#### [What is expected]
When you reach the line with "21: (937, 134, 11.57)" in the listing below, write out that line and every one after it exactly, and skip the pictures.
----
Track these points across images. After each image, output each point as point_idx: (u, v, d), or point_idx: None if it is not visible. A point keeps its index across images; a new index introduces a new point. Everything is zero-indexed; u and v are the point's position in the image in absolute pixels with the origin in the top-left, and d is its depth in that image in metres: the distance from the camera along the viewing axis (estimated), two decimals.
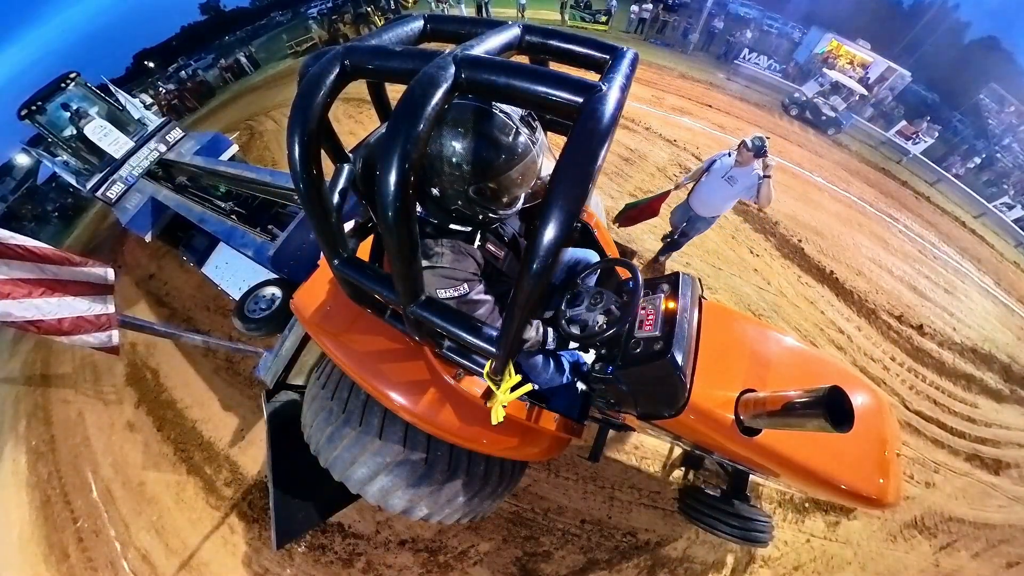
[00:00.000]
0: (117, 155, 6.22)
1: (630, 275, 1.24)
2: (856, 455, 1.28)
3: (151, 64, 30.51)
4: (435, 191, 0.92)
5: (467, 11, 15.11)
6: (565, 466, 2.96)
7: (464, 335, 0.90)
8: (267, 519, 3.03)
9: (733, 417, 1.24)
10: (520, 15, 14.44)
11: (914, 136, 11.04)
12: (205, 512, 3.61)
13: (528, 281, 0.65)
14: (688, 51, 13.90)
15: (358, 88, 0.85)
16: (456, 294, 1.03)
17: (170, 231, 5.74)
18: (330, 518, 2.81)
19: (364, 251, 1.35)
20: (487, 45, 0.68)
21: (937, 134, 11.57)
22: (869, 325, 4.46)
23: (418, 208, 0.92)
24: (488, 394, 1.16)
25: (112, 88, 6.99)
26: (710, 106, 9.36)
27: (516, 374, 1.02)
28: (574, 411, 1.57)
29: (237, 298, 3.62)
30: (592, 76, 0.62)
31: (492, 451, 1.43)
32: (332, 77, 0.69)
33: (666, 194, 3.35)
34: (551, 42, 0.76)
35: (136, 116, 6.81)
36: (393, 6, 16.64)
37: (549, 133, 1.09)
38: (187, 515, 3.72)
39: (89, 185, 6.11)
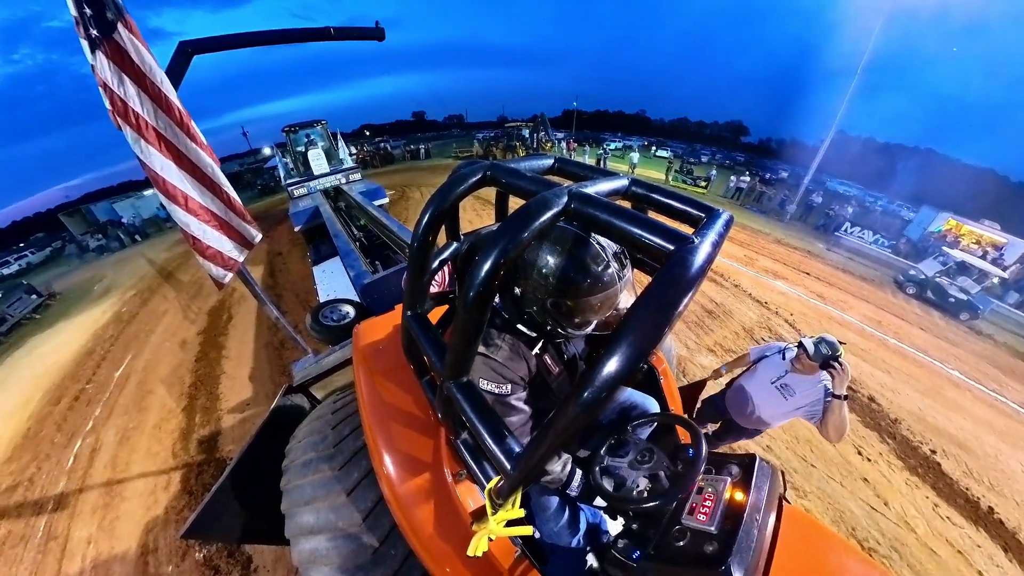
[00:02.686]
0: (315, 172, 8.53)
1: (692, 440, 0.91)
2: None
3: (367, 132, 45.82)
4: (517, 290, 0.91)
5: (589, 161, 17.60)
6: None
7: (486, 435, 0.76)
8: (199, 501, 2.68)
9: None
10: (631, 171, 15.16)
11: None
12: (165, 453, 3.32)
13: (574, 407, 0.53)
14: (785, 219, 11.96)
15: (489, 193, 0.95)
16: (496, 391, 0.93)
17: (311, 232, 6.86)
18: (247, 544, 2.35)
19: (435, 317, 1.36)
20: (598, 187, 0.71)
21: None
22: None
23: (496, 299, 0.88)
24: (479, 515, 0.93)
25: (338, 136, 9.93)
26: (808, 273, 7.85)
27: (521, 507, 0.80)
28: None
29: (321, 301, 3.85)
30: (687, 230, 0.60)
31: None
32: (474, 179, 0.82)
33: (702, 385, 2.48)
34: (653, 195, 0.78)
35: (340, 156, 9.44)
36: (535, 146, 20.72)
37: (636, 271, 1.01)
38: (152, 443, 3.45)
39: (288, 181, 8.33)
----
#### [Response area]
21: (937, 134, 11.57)
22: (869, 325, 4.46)
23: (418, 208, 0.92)
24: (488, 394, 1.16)
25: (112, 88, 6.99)
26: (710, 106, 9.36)
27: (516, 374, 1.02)
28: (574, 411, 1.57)
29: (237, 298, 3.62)
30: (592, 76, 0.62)
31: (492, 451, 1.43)
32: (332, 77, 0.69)
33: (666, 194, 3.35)
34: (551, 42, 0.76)
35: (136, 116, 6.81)
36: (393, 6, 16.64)
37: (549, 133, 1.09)
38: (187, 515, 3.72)
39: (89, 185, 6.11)
[00:02.686]
0: (315, 172, 8.53)
1: (692, 440, 0.91)
2: None
3: (367, 132, 45.82)
4: (517, 290, 0.91)
5: (589, 161, 17.60)
6: None
7: (486, 435, 0.76)
8: (199, 501, 2.68)
9: None
10: (631, 171, 15.16)
11: None
12: (165, 453, 3.32)
13: (574, 407, 0.53)
14: (785, 219, 11.96)
15: (489, 193, 0.95)
16: (496, 391, 0.93)
17: (311, 232, 6.86)
18: (247, 544, 2.35)
19: (435, 317, 1.36)
20: (598, 187, 0.71)
21: None
22: None
23: (496, 299, 0.88)
24: (479, 515, 0.93)
25: (338, 136, 9.93)
26: (808, 273, 7.85)
27: (521, 507, 0.80)
28: None
29: (321, 301, 3.85)
30: (687, 230, 0.60)
31: None
32: (474, 179, 0.82)
33: (702, 385, 2.48)
34: (653, 195, 0.78)
35: (340, 156, 9.44)
36: (535, 146, 20.72)
37: (636, 271, 1.01)
38: (152, 443, 3.45)
39: (288, 181, 8.33)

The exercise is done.